Problem description> Copy everything from the line containing "text Each Word" down to the line containing "text Length Abbrev", keeping each line unchanged.

:: Listed entries ::

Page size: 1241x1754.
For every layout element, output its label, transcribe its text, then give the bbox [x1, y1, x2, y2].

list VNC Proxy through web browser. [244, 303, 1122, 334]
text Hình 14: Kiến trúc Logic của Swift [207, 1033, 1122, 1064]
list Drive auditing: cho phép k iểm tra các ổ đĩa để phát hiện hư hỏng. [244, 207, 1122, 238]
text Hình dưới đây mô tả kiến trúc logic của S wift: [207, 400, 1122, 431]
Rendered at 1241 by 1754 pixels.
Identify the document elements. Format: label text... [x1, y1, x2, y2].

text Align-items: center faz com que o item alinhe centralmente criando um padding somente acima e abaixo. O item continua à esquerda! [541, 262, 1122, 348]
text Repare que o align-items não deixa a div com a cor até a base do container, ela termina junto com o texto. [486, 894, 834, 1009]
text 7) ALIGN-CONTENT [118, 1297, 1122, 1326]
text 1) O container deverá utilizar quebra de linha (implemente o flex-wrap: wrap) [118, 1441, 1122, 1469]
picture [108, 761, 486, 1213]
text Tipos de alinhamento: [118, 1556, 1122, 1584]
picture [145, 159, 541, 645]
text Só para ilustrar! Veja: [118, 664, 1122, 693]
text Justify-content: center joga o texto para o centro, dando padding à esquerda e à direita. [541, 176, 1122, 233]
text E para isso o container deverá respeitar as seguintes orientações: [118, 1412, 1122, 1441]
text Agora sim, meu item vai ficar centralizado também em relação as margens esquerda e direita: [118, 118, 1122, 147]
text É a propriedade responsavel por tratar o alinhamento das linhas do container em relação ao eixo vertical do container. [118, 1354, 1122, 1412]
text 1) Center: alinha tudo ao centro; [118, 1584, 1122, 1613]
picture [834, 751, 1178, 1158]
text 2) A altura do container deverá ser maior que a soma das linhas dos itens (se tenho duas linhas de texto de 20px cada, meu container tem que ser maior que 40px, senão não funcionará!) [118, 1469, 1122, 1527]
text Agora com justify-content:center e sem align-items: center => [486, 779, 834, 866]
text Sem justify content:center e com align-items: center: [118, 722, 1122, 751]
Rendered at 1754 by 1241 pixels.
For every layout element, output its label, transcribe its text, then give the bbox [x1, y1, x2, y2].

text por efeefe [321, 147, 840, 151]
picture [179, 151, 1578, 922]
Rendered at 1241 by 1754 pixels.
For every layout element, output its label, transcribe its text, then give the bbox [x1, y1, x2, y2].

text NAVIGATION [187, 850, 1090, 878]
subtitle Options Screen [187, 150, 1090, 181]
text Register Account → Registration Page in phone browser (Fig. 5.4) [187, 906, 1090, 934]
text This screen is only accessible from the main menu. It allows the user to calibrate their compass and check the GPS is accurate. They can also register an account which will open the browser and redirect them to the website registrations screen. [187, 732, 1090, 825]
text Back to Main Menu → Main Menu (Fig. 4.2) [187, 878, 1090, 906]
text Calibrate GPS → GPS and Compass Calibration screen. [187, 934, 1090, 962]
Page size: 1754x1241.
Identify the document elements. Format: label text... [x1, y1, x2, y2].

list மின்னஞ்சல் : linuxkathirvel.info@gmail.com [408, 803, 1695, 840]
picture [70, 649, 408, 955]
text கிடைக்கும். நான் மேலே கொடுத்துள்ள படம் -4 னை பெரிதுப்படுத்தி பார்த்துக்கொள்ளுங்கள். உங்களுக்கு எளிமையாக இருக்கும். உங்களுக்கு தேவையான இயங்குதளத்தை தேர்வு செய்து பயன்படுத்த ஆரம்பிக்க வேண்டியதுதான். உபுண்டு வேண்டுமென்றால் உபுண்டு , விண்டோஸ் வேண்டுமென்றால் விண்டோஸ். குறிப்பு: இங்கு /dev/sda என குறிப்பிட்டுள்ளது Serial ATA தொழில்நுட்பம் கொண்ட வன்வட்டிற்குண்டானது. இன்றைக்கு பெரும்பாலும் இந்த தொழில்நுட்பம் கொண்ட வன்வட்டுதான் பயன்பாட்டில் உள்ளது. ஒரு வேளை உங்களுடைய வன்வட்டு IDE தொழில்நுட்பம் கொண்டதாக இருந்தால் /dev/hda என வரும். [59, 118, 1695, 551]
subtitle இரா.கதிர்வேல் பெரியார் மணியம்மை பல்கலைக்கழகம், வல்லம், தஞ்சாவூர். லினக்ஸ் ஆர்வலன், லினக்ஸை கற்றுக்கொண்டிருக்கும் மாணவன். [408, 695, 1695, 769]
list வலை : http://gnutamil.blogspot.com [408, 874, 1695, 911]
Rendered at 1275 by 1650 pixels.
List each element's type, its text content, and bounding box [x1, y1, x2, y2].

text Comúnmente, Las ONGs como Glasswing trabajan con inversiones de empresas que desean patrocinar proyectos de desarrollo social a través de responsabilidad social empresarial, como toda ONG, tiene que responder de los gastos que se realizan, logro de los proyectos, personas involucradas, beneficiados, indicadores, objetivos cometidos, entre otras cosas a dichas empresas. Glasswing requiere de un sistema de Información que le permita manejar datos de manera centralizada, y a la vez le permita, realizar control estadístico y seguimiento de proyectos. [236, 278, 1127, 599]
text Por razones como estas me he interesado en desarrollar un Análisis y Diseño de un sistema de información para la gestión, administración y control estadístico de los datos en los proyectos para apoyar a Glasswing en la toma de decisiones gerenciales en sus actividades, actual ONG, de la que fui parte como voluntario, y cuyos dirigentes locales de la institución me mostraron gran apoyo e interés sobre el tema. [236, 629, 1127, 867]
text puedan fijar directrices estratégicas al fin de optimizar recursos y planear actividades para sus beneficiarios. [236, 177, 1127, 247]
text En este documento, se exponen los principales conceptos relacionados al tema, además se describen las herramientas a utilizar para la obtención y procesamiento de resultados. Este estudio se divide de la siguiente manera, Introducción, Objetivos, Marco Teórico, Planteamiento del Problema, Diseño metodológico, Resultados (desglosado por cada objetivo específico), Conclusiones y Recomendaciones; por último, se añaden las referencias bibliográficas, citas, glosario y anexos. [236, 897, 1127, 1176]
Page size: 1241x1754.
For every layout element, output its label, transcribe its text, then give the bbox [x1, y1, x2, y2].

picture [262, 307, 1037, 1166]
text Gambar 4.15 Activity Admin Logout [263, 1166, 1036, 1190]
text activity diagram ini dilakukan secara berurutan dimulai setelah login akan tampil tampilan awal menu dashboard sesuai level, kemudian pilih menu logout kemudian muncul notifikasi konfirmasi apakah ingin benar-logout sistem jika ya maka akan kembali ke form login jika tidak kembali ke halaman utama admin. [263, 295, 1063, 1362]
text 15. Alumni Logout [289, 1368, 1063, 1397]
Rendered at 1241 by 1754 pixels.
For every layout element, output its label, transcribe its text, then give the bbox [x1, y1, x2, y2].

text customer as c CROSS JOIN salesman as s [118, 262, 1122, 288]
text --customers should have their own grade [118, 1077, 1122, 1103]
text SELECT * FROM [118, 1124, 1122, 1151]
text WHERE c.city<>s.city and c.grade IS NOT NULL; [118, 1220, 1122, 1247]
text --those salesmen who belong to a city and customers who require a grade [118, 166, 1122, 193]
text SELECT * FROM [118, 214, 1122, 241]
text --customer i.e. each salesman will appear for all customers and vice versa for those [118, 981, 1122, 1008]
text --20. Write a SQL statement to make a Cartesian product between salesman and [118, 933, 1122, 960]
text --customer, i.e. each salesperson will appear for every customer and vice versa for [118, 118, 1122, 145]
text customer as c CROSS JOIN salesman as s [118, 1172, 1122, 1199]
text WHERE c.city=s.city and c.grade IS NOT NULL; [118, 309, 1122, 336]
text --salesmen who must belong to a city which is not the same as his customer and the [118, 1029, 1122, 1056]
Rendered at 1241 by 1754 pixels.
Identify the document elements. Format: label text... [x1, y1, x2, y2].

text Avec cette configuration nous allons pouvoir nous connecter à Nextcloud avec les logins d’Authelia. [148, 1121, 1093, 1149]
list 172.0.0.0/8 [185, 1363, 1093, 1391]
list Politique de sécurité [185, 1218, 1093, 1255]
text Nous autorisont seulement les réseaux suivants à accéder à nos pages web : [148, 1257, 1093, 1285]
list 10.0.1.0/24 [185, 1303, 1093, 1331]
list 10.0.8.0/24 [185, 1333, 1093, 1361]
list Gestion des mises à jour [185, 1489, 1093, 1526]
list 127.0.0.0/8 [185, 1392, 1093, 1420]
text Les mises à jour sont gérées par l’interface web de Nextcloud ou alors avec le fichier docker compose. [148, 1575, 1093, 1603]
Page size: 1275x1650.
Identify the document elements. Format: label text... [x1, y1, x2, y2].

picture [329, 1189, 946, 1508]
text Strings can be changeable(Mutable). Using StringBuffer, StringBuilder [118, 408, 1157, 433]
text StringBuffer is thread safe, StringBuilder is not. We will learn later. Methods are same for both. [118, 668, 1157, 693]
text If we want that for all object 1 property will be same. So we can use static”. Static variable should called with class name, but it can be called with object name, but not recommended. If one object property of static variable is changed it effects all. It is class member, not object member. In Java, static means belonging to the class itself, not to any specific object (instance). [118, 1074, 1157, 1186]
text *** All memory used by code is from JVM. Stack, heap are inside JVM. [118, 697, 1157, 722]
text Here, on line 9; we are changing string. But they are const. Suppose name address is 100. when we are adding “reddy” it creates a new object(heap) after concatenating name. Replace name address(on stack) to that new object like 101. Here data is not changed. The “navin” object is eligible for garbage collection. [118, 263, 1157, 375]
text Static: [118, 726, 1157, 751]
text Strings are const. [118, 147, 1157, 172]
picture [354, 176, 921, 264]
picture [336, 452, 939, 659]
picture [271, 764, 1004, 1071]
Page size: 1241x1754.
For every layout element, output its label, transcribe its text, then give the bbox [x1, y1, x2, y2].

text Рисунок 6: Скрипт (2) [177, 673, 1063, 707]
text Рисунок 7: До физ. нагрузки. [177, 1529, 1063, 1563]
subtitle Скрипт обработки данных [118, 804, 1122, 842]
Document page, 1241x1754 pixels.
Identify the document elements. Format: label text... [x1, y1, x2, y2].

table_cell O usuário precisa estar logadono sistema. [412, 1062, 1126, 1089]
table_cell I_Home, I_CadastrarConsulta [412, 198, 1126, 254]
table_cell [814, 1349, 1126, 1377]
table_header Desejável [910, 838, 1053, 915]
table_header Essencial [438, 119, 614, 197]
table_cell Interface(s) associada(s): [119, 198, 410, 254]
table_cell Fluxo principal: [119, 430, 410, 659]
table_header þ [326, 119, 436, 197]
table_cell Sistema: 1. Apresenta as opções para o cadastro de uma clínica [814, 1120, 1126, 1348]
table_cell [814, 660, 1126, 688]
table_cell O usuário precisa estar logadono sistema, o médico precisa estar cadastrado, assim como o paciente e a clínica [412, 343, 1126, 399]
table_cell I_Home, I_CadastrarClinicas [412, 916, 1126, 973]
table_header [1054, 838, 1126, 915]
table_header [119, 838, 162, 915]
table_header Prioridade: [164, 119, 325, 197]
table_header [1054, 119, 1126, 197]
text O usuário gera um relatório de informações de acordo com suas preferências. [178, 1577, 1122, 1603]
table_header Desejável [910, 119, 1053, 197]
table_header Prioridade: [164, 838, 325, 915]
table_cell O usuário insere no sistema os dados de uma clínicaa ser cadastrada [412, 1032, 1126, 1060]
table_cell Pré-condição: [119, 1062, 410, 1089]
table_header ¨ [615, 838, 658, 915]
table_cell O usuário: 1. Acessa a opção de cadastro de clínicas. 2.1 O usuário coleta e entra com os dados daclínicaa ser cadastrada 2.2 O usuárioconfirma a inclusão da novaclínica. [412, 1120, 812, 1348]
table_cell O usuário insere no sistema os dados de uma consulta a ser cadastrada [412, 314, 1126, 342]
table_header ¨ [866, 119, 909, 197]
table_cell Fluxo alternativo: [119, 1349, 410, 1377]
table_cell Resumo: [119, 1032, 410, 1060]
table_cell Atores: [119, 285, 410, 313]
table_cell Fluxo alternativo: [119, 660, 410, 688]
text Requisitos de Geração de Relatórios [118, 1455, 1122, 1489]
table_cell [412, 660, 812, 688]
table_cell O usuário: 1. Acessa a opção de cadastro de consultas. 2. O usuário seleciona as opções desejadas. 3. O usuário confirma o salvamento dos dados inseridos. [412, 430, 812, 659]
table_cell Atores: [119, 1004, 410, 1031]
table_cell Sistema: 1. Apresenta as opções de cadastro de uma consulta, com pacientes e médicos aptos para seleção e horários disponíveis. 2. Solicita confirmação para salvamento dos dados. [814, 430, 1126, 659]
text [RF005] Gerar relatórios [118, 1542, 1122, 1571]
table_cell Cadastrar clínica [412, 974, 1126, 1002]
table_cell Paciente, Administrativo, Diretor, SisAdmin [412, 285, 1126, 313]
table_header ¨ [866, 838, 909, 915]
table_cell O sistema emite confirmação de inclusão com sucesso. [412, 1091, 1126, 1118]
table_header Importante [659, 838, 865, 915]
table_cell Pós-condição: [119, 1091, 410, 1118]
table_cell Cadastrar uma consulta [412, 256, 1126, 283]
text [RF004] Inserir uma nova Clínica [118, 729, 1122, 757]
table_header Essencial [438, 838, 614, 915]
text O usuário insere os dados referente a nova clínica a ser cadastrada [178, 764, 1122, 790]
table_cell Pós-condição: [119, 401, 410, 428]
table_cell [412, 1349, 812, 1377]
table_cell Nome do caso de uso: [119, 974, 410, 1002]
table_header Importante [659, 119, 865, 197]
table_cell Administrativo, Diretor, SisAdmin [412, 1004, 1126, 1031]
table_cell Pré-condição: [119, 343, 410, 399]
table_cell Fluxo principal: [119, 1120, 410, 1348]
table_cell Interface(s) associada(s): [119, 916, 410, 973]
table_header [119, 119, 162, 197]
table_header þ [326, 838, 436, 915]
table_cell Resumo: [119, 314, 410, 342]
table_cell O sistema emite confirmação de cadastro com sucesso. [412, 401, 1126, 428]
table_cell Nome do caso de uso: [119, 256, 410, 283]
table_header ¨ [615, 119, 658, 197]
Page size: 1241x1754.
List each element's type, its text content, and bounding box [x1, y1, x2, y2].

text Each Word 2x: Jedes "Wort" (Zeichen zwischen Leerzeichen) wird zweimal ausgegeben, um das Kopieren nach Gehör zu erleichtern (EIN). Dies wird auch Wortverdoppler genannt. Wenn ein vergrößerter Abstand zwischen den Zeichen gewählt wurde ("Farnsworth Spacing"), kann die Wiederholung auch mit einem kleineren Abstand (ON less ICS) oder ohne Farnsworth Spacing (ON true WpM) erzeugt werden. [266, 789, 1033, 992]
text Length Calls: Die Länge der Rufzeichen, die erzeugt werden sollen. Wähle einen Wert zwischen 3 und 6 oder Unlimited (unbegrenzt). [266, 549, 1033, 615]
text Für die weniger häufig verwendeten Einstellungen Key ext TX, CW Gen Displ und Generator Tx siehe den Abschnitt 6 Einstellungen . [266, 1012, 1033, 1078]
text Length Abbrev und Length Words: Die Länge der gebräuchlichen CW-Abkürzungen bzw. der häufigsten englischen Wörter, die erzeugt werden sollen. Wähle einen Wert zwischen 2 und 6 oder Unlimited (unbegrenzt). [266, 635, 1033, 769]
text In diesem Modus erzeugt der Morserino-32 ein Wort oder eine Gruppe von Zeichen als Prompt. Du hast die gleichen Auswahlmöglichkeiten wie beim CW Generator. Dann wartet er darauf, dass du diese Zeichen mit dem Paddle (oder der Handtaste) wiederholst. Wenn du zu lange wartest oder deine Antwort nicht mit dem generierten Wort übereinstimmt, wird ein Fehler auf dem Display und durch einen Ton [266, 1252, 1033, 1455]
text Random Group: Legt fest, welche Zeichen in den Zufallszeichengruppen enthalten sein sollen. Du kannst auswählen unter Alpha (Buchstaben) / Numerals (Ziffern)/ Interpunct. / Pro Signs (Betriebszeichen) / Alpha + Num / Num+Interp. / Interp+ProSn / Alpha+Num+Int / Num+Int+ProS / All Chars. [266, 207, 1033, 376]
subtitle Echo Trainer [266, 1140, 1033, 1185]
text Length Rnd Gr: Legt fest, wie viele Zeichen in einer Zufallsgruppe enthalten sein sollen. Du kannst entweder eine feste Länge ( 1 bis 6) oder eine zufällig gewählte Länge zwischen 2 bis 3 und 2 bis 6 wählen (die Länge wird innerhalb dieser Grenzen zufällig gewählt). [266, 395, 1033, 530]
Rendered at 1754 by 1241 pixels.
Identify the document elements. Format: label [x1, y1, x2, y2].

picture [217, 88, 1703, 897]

:::

Solution to this task>
text Each Word 2x: Jedes "Wort" (Zeichen zwischen Leerzeichen) wird zweimal ausgegeben, um das Kopieren nach Gehör zu erleichtern (EIN). Dies wird auch Wortverdoppler genannt. Wenn ein vergrößerter Abstand zwischen den Zeichen gewählt wurde ("Farnsworth Spacing"), kann die Wiederholung auch mit einem kleineren Abstand (ON less ICS) oder ohne Farnsworth Spacing (ON true WpM) erzeugt werden. [266, 789, 1033, 992]
text Length Calls: Die Länge der Rufzeichen, die erzeugt werden sollen. Wähle einen Wert zwischen 3 und 6 oder Unlimited (unbegrenzt). [266, 549, 1033, 615]
text Für die weniger häufig verwendeten Einstellungen Key ext TX, CW Gen Displ und Generator Tx siehe den Abschnitt 6 Einstellungen . [266, 1012, 1033, 1078]
text Length Abbrev und Length Words: Die Länge der gebräuchlichen CW-Abkürzungen bzw. der häufigsten englischen Wörter, die erzeugt werden sollen. Wähle einen Wert zwischen 2 und 6 oder Unlimited (unbegrenzt). [266, 635, 1033, 769]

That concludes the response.